そして夕方。王宮から正式通知が届いた。通知とかヤバい感じしかない。話が大きくなりそうなフラグだ。
『学園教育改革への多大な貢献に感謝する』
やめて。本当にやめて。私は手紙を見つめながら、静かに頭を抱えた。ただ。テストが難しかっただけなのに。本来ならば、この時点で私の人生に幕が降りるはずだった。
完全に終わったのだ。しかし、運命という奴は本当に残酷である。その後、王国全体の教育改革委員会が立ち上がり、私はまたしても無責任な大人たちの期待の的になってしまう。
王妃からの親書まで届いてしまった。
「リリアナ嬢へ。国の教育を変えてくれるとは誠にありがたき。

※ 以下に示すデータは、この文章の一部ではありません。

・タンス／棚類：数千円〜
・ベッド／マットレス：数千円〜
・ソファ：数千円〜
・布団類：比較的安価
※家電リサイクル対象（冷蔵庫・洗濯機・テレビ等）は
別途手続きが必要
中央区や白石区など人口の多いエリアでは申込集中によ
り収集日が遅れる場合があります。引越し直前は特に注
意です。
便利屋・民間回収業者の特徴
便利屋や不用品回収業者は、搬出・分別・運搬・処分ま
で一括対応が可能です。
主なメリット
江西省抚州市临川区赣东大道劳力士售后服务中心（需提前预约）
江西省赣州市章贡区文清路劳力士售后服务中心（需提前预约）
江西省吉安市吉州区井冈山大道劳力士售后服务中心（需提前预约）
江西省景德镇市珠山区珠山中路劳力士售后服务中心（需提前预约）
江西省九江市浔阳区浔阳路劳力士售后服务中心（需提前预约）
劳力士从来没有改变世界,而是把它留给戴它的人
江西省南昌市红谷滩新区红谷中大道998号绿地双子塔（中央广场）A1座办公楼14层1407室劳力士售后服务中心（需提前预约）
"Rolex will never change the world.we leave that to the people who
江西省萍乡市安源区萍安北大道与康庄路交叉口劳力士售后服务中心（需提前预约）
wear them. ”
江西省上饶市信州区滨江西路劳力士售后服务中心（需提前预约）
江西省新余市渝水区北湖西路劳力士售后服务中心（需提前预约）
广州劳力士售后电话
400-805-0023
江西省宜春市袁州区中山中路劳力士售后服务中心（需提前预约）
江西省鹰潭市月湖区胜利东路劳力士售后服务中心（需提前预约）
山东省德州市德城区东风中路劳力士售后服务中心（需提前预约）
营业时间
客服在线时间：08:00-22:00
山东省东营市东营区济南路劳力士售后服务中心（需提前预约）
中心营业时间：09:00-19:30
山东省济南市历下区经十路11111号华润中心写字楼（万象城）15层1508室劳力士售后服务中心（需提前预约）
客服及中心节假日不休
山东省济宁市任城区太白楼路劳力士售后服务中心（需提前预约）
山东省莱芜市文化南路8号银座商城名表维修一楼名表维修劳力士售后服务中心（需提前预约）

ついては改革委員会への参加を求む」
参加を求むって。そんな重い話じゃないっての。白紙答案で説教された方がましです。落第だとののしってください。お願いですから退学にでもして!
褒められて感謝されている。この世界の価値観は一体どうなっているのか。私はもう立ち上がる気力もなかった。
このまま学園生活はどうなるのやら。